TEXTO PARA ANALIZAR:
--- --- ---

La Confederación Española de Transporte de Mercancías (CETM) ha expresado su preocupación ante el incremento de los robos a camiones y transportistas en territorio nacional. Según la patronal, este fenómeno se ha convertido en un problema estructural que no solo compromete la competitividad de las empresas logísticas, sino que pone en riesgo la integridad física de los conductores profesionales que operan en las carreteras.
De acuerdo con los datos facilitados por el Ministerio del Interior, cada año se interponen más de 20.000 denuncias vinculadas al robo de mercancías en el transporte por carretera. La incidencia delictiva se concentra especialmente en los grandes ejes logísticos del país: la AP-7 en el arco mediterráneo, la A-2 entre Madrid y Cataluña, y la A-3, que conecta la capital con Valencia.

--- --- ---

Extractos del conjunto de datos:
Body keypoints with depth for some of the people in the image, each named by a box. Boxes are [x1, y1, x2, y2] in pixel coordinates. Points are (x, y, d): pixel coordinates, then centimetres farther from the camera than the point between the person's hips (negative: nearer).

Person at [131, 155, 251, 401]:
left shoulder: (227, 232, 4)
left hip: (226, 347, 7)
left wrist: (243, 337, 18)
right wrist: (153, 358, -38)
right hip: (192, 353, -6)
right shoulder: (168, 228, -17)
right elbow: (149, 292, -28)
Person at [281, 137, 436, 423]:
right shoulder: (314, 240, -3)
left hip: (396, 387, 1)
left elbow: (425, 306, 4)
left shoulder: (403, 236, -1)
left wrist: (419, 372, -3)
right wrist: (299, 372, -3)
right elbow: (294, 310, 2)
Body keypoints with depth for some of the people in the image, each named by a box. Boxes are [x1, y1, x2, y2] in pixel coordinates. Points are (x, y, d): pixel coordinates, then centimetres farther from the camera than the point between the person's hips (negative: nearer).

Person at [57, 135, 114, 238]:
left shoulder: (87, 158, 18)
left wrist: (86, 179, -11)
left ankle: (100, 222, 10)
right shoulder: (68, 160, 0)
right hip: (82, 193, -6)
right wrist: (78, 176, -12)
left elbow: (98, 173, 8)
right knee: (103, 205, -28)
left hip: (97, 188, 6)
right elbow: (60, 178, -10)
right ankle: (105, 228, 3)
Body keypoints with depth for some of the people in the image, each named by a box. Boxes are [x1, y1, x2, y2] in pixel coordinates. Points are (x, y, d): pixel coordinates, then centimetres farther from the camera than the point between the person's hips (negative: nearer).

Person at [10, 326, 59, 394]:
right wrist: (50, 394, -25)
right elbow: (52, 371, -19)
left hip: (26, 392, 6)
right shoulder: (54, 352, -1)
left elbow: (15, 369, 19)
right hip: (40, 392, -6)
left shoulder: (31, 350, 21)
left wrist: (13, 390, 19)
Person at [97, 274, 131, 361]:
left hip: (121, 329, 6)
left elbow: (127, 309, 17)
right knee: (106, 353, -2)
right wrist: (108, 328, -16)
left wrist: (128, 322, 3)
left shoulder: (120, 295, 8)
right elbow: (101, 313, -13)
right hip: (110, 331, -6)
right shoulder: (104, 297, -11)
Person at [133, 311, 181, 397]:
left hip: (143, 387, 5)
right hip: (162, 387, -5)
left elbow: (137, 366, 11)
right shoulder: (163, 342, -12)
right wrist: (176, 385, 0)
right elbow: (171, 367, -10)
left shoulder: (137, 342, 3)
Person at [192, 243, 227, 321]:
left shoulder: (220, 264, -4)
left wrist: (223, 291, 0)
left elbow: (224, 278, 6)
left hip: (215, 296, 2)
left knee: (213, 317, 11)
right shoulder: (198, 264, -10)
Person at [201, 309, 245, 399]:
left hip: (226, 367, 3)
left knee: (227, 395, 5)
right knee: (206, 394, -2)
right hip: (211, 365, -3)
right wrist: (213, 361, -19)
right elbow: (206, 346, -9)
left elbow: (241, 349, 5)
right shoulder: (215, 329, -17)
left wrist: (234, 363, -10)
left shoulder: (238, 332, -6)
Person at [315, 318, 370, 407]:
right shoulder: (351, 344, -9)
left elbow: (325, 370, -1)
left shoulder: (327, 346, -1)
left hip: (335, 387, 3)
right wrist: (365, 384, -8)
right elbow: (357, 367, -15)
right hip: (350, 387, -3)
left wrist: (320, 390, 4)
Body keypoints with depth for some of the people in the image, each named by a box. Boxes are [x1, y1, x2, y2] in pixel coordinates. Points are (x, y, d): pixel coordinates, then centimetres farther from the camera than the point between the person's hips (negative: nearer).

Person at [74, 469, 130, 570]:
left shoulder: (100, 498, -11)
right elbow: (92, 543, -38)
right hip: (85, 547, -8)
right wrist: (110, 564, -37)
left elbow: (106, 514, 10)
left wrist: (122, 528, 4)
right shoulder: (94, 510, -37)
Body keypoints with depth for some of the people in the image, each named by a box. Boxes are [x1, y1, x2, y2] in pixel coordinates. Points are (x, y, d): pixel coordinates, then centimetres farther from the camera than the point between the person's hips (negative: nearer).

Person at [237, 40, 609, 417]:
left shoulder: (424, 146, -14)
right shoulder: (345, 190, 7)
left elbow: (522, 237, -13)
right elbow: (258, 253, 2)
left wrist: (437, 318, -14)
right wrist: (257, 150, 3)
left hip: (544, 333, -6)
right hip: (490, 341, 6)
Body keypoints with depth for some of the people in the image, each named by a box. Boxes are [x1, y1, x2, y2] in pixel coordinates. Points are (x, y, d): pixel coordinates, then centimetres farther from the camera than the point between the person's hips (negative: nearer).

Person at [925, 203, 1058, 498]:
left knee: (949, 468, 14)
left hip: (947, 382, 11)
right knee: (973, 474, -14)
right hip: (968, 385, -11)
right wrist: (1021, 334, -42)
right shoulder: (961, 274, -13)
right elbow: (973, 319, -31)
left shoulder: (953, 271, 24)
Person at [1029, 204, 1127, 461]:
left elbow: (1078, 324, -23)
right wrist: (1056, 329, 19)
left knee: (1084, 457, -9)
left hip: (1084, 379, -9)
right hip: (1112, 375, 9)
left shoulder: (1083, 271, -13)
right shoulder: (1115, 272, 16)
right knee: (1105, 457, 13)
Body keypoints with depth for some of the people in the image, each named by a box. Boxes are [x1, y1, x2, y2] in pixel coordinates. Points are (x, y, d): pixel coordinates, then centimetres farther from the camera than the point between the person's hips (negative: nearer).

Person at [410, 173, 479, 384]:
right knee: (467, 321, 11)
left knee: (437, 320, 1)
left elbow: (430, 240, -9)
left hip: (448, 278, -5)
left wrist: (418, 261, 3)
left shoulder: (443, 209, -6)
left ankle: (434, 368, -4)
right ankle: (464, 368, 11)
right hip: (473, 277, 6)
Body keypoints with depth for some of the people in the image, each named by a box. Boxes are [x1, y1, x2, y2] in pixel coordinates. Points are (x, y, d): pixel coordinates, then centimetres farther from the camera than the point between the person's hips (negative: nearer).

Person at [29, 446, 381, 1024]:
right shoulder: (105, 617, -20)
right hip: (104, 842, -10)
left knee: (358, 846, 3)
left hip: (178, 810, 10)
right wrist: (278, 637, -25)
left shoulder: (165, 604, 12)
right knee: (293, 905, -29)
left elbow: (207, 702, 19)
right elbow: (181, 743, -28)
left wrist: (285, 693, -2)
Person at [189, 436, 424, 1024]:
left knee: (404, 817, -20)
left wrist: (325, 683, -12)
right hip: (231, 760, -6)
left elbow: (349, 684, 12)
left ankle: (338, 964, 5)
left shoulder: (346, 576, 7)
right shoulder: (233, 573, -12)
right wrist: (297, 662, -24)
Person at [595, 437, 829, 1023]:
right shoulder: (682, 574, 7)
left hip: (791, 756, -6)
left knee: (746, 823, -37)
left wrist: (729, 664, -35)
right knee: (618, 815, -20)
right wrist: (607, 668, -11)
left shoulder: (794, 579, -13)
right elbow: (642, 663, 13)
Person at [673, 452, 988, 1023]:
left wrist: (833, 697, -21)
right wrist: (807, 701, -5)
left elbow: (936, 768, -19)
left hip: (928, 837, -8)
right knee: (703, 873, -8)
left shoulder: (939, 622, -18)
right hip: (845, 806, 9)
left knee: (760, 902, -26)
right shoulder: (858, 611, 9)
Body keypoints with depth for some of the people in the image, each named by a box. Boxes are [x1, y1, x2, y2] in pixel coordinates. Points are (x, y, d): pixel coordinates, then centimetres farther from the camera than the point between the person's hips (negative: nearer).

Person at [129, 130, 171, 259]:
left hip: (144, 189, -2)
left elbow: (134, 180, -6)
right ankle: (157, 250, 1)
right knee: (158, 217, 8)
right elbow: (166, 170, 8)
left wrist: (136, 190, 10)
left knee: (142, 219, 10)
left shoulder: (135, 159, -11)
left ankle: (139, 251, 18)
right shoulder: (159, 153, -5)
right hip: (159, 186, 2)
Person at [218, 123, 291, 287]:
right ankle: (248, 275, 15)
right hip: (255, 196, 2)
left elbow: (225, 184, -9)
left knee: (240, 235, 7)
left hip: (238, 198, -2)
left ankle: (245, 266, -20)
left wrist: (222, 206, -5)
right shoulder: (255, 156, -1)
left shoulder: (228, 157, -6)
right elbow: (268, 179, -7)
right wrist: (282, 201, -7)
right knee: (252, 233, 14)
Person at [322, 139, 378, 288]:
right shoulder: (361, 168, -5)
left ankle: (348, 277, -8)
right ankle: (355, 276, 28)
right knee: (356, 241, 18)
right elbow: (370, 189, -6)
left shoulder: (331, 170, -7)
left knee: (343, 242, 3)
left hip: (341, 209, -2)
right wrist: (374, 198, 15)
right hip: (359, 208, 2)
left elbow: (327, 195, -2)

--- --- ---

CONSIGNAS:
1 - Enumera las carreteras que el texto sobre los robos a camiones señala como grandes ejes logísticos del país.
2 - Según el texto sobre los robos a camiones, ¿cuántas denuncias por robo de mercancías en el transporte por carretera se presentan cada año?
3 - Prosigue el texto sobre los robos a camiones desde su última oración.
Los ítems no tienen ningún papel en esto.

RESPUESTAS:
1 - AP-7, A-2 y A-3.

2 - Más de 20.000.

3 -
Déficit de infraestructuras de vigilancia
El análisis de la CETM revela que hasta el 60% de estos delitos ocurren durante las paradas obligatorias que los conductores deben realizar por normativa. Estos incidentes tienen lugar mayoritariamente en áreas de descanso carentes de vigilancia o en polígonos industriales que no disponen de medidas de seguridad adecuadas. Para la organización, estas cifras evidencian una grave insuficiencia de infraestructuras de estacionamiento seguro en la red viaria española.
Ante esta situación, la patronal ha valorado de forma positiva el inicio de reuniones entre el Ministerio, organismos públicos y consultoras para abordar la escasez de plazas de aparcamiento protegido. No obstante, la CETM considera imprescindible que este proceso cuente con la participación directa de las organizaciones representativas del transporte, argumentando que son estas quienes conocen de primera mano las necesidades operativas y de servicio en las rutas.
Impacto en el sistema logístico
La falta de instalaciones seguras genera, según la confederación, un impacto económico negativo que repercute en todo el sistema logístico nacional. La nota emitida por la patronal subraya que la exposición de los conductores a riesgos inaceptables debe ser atajada mediante la inclusión de estas áreas de servicio en los próximos Planes de Infraestructuras de Transporte y Movilidad del Gobierno.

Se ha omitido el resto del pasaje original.